As a therapist, I’ve seen lots of people begin treatment because of some kind of loss they’ve recently experienced. Grief is so individualized and, when this loss is experienced, can bring up all sorts of unresolved losses in that person’s life. When a parent or a sibling or a friend dies, there are social norms that are often accepted and understood by those in the individual’s life.
Sometimes when a pet dies, not everyone understands. “It was just an animal, what’s the problem?!” is something that often leaves the person feeling dismissed and even more alone. Some people feel safer with their pets than they do with people, so in a way, dismissing their grief in this way can feel very destabilizing and emotionally unsafe.
When someone loses a pet, it’s still a grieving process that follows, of course. But there are some pet-specific things to consider in order to help yourself or someone else going through this experience.
Hearing from someone else who has gone through losing a pet can help to validate the grief you are experiencing. If your grief has been invalidated by your usual supporters, seek out others online or among acquaintances. Ask them to tell you about their pet and their process. Your curiosity will be healing for you both.
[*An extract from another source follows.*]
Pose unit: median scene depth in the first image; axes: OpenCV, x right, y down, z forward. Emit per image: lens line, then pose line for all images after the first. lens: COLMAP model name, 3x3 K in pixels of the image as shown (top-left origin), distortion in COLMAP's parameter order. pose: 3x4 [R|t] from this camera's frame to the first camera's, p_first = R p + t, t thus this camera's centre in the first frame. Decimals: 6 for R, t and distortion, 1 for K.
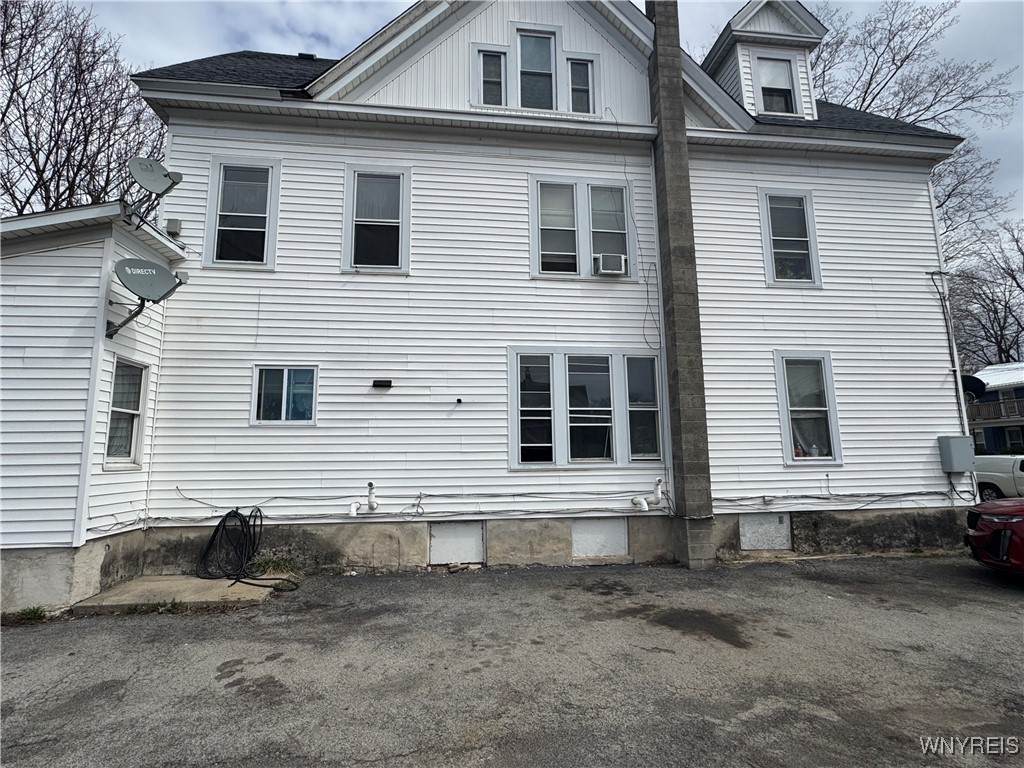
lens RADIAL K [[470.2, 0, 511.5], [0, 470.2, 401.9], [0, 0, 1]] dist [-0.008681, -0.000243]
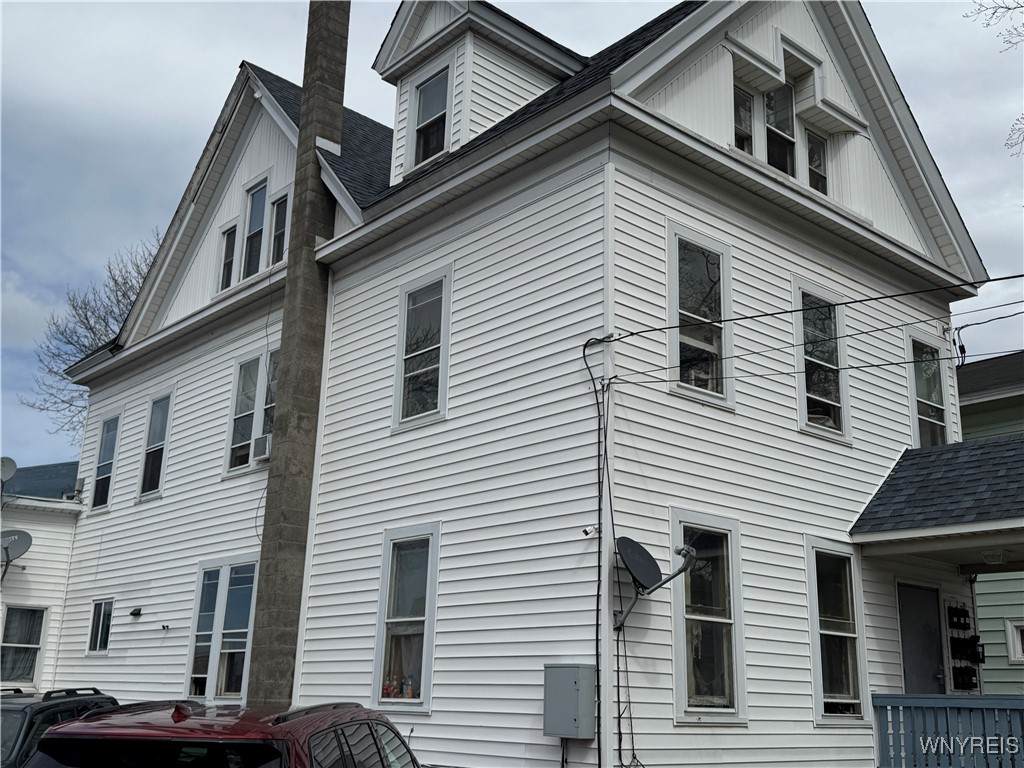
lens RADIAL K [[1079.9, 0, 512.0], [0, 1079.9, 384.0], [0, 0, 1]] dist [0.014737, -0.025259]
pose [[0.587389, -0.202866, -0.783467, 1.921002], [0.077311, 0.977712, -0.195201, -0.001462], [0.805604, 0.054088, 0.589980, 0.226616]]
Some people find it very helpful to create something in the name of their pet. I personally donate to Best Friends Animal Societyin the name of a friend or family’s recently lost pet as a way to let them know that I’m thinking about them and their pet. Some like to plant a tree, have a headstone made, display the pet’s ashes in the home, and other things that remind them of their love for the animal. If it brings you comfort, do it.
Sometimes we don’t realize how ritualized our daily lives can be when we have pets. Pets feel comforted by their routine, it makes them feel safe. It turns out that it does something for us as well. As you adjust to your new schedule without the feedings, administering medications, and walks, be gentle with yourself if sadness seems to come out of nowhere. There may also be some relief in not having to complete those tasks anymore, and guilt will sometimes creep up. This is totally normal and a part of the grieving process! It can be helpful to replace these routines with new ones like taking a walk, reading a book, or taking a bath. If nothing else, honor (out loud) that at this time of day would be when you would take your dog for a walk, for example.
If your grief is lingering and interfering with your every day life, it can be helpful to reach out to a professional. Not only can we assess for things like depression and anxiety, we can also help you talk through some other experiences that this current loss has “woken up” inside of you that are sometimes other forms of unprocessed grief.